The one aspect I have trouble with is the “Command Mode”, where Zael freeze-frames the screen to direct each of his party members into a particular action. Unfortunately, each member only has a few options. Moreover, this style of command completely breaks the frenetic flow of battle, and removes the player from its immediacy. Unfortunately, from a tactical perspective, it becomes more and more necessary as the game progresses, forcing its use upon the player. A minor nitpick, all things considered.
Outside of battle, standard RPG fare comes into play: merchants, frequent level ups, equipment upgrades, appraisals, and so forth. None of it is unappealing, but neither does any of it add much to the experience.

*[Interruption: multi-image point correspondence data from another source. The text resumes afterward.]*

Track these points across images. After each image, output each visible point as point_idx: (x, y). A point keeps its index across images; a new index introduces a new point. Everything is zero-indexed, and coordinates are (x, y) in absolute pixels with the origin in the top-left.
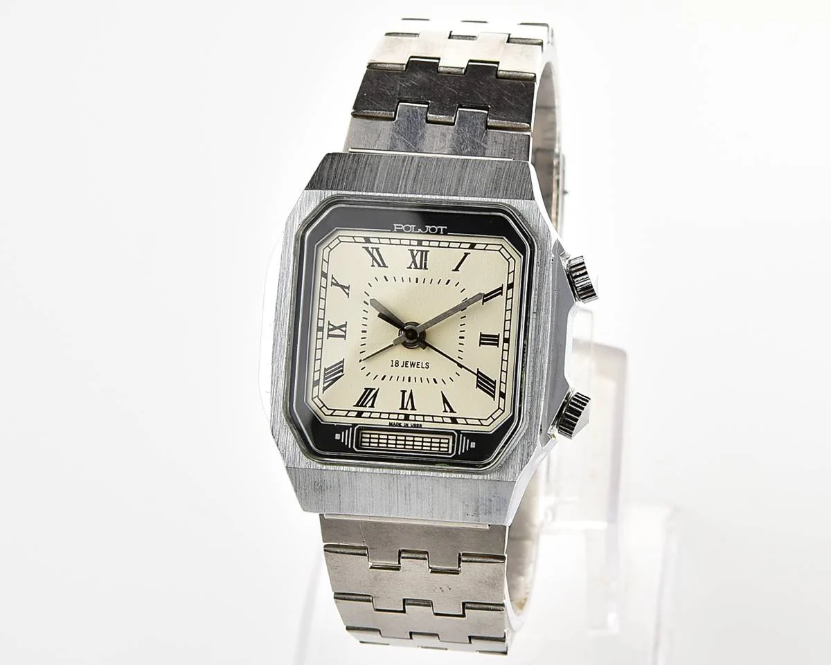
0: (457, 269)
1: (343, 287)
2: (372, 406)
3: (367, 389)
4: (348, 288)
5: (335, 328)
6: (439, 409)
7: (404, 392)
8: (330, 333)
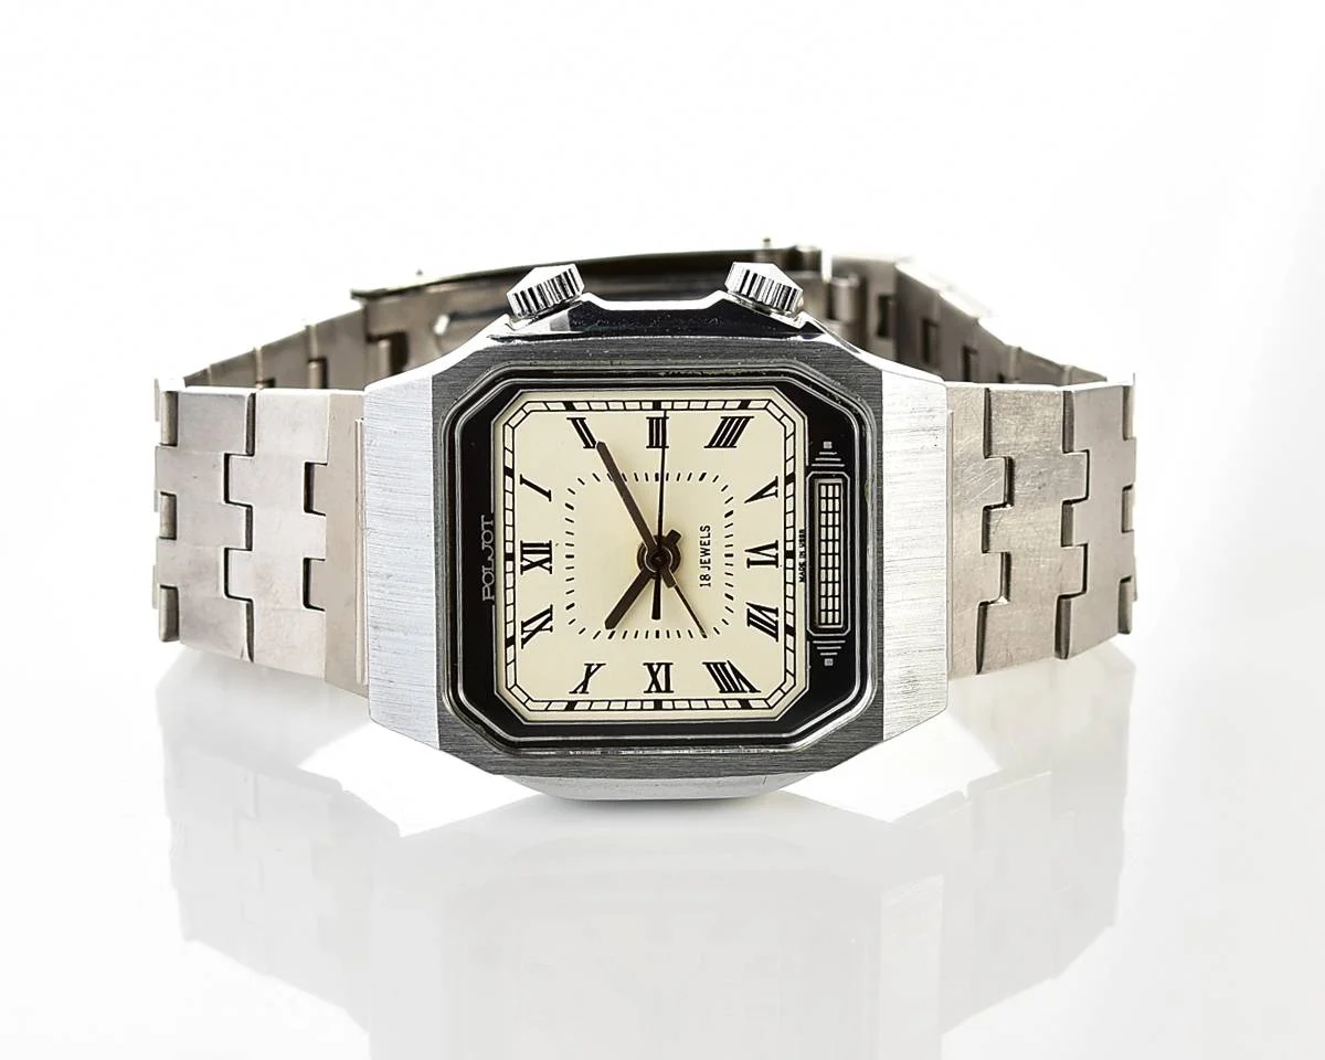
0: (548, 494)
1: (589, 674)
2: (776, 611)
3: (749, 623)
4: (590, 666)
5: (655, 681)
6: (773, 505)
7: (750, 563)
8: (663, 688)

One nice touch is the inclusion of customizable dies to color one’s equipment, equipment that shows up in essentially all cutscenes and areas. There are a few side missions, but only a single town to explore in the party’s downtime, and not much contained therein.
The Sights and Sounds of Lazulis
If you’re at all interested in The Last Story, you are certainly aware it is for the Nintendo Wii, and you are certainly aware of that hardware’s inherent limitations…they need not be repeated. Within those restrictions the graphics are impressive, even featuring frequent prerendered cinematics, though low resolution textures and framerate drops into the single digits are extremely common. They do their job, and rarely were they a point of negative concern.
Mistwalker managed to land the legendary Nobuo Uematsu for the score, and yet his work here goes somehow unnoticed…an odd quirk, considering his status as one of the most well-known composers in gaming history. He largely abandons his traditional hyper-melodic style for a more cinematic flair, moving his notework to the far background of scenes and action. Most of it ranges from solid to fantastic, but you won’t find yourself humming any themes after you leave the game behind.
Difficulty is a little uneasy: as you can only rarely direct your teammates, the A.I. has to be (and succeeds in being) rather intelligent. As a consequence, it often feels as though your own performance matters little in the outcome of battles, provided you activate your “Gathering” ability appropriately. There are no selectable levels of difficulty, though a New Game+ option does make certain boss battles quite challenging.
Finally, there are online cooperative and competitive modes, limited as they might be. Cooperative arena play is a simple boss rush, while competition is slightly more varied: you play against a number of opponents, one-on-one, gaining and losing points as one player defeats another. It’s interesting, though as no stats or levels can be brought in from the single-player campaign in this mode, its lasting appeal is questionable.
The Last Story is indeed a bit of a swansong for the Nintendo Wii, its successor arriving in mere months. It has its moments, but also does it slip; personal preference here will swing the game largely in one direction or another. If you’re okay with things you’ve seen before, with being shuttled from one location to the next, you’ll weather the story and enjoy the dynamic battles on display. If not, well…the Wii U is just around the corner.